TEXT PROVIDED:
==========

The wave-guide 2 is connected on a top or side face of the applicator 7 to permit the microwave to irradiate on the object. The applicator 7 has a metal inside wall by which the microwave tends to be reflected irregularly so that the reflected microwave irradiates symmetrically on the object in various directions. As a result, the microwave is not sufficiently absorbed by the object but reflected thereby. The reflective ratio of the microwave by the object depends upon the shape and size of the object. Actually, approximately a half of the microwave output power may contribute to heat up the object.

To improve the efficiency of the heating up of the object, it was proposed that the applicator 7 was designed to form a resonator as illustrated in FIG. 2. Such technical idea is disclosed in the Japanese Patent Publication No. 56-54548. In this case, the dielectric constant is variable by changes of temperature of the object to be heated up and a cap thereof. For that reason, an impedance adjuster 9 is provided between an electric wave generator 1 and the applicator 7 so that a microwave generated by the generator 1 is adjusted by the adjuster 9 to follow the change of the dielectric constant of the object to keep the optimization of the resonant state in the applicator 7.

The above resonant type of the applicator requires that a power monitor is provided in the wave guide for guiding the microwave to monitor both an incident wave and a reflected wave so that a tuning of a adjuster rod is made to keep a smallest amount of the reflected wave. To achieve the above, it is required to provide a power monitor, an adjusting and moving device and a control system for controlling the same. Introduction of such system may result in an expensive heating system, for which reason it is preferable that the microwave heater has no complicated system to result in a large cost thereof.

SUMMARY OF THE INVENTION

Accordingly, it is a primary object of the present invention to provide a novel microwave heater capable of heating up an object at a high heating up efficiency and free from any problems as described above.

It is a further object of the present invention to provide a novel microwave heater with a simple structure and a low cost.

It is a furthermore object of the present invention to provide a novel microwave heater capable of heating up an object in a wide range of dielectric constant.

It is a moreover object of the present invention to provide a novel microwave heater capable of heating up an object uniformly.

It is another object of the present invention to provide a novel microwave heater capable of heating up an object without without any scattering thereof.

The above and other objects, features and advantages of the present invention will be apparent from the following descriptions.

The invention provides a novel microwave heater which may comprise a microwave generator for generating a microwave, a wave guide for guiding the generated microwave to be propagated in a direction along the wave guide and a container for accommodating an object to be heated up by the microwave irradiation wherein the container has a bottom with a tapered shape that faces to the direction of the microwave propagation in the wave guide so that the object to be heated up by the microwave is accommodated to form the same shape as the container to thereby improve the absorptivity by the object of the microwave propagated in the uniform direction facing the tapered bottom of the container. It is very important that the container for accommodating the object to be heated up is positioned in the wave guide in which the generated microwave is propagated in the uniform direction along the wave guide so that the object accommodated in the container provided with the tapered bottom facing to the direction of the microwave propagation would be subjected to the microwave irradiation and then exhibits a high efficiency in absorption of the microwave thereby the object is heated up at a high efficiency. The container may be designed to have the tapered bottom of a conical shape, a pyramid or a wedged shape.

==========

ROWS:
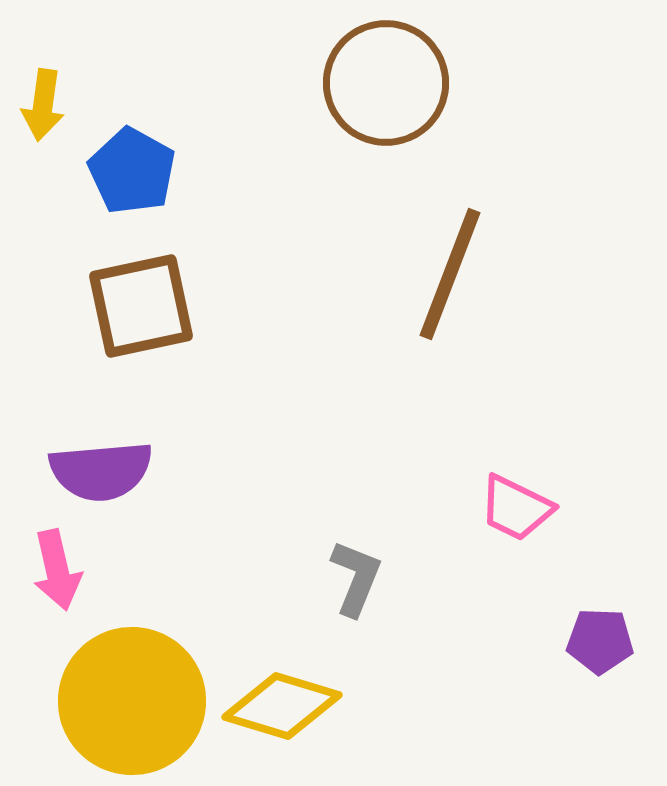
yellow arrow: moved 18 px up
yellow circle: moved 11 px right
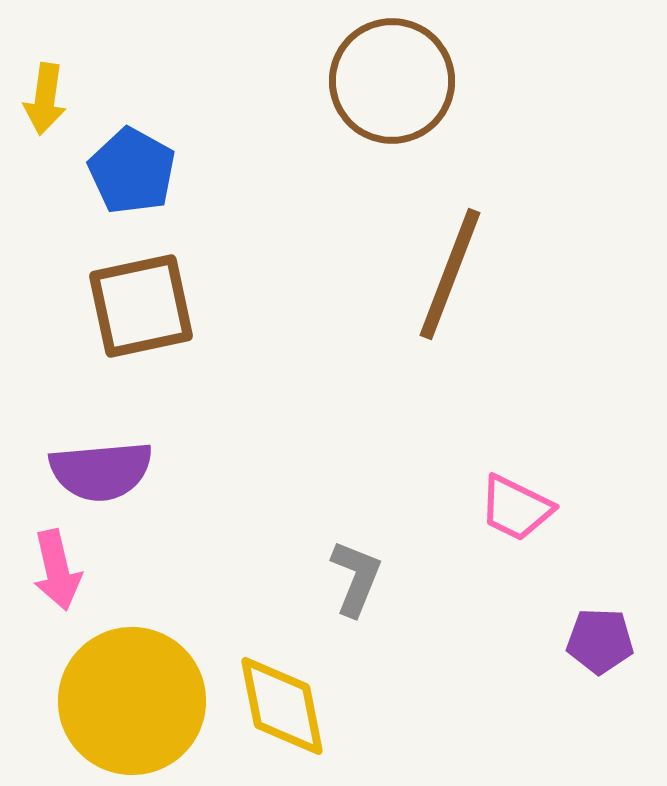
brown circle: moved 6 px right, 2 px up
yellow arrow: moved 2 px right, 6 px up
yellow diamond: rotated 62 degrees clockwise
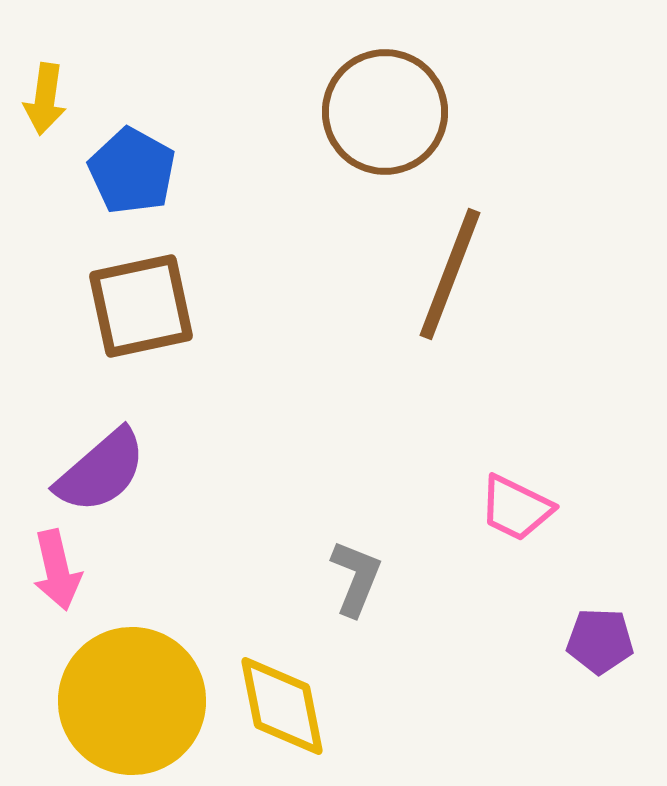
brown circle: moved 7 px left, 31 px down
purple semicircle: rotated 36 degrees counterclockwise
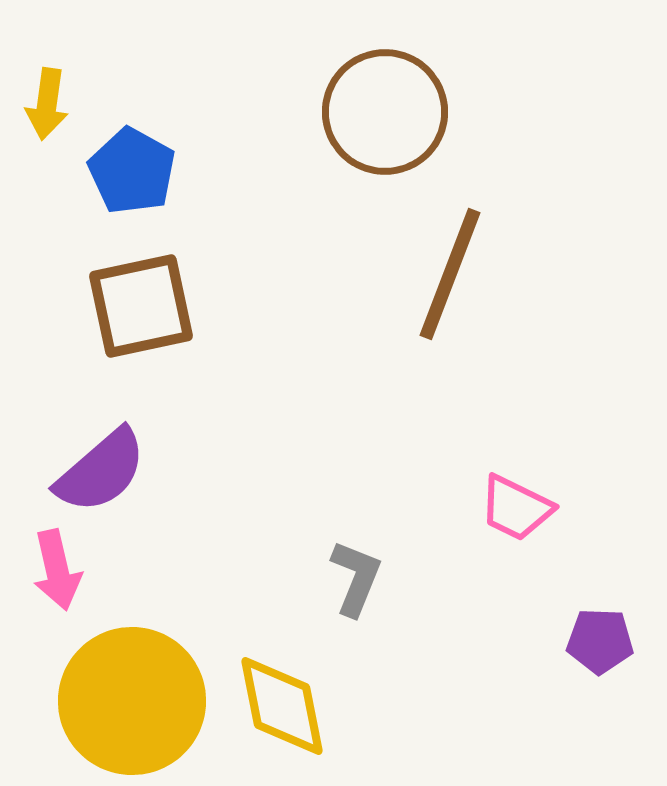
yellow arrow: moved 2 px right, 5 px down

==========

EXERCISE INSTRUCTIONS:
a) List every shape that the microwave heater text allows for the container's tapered bottom.
b) Extend the microwave heater text, starting after its final sentence.

TASK RESPONSES:
a)
- Conical
- Pyramid
- Wedged

b)
BRIEF DESCRIPTIONS OF THE DRAWINGS

Preferred embodiments of the present invention will hereinafter fully be described in detail with reference to the accompanying drawings.

FIG. 1 is a diagram illustrative of the conventional microwave heater.

FIG. 2 is a diagram illustrative of the another conventional microwave heater.

FIG. 3 is a cross sectional elevation view illustrative of a novel microwave heater in a first embodiment according to the present invention.

FIG. 4 is a cross sectional elevation view illustrative of a novel microwave heater in a second embodiment according to the present invention.

FIG. 5 is a cross sectional elevation view illustrative of a novel microwave heater in a third embodiment according to the present invention.

FIG. 6 is a cross sectional elevation view illustrative of a novel microwave heater in a fourth embodiment according to the present invention.

FIGS. 7A and 7B are diagrams illustrative of relationships of dielectric constant and microwave absorptivity.

FIGS. 8A and 8B are cross sectional elevation views illustrative of a novel microwave heater in a fifth embodiment according to the present invention.

FIG. 9 is a diagram illustrative of a relationship of a shielding amount of microwave and a length of a cutting off mode wave guide.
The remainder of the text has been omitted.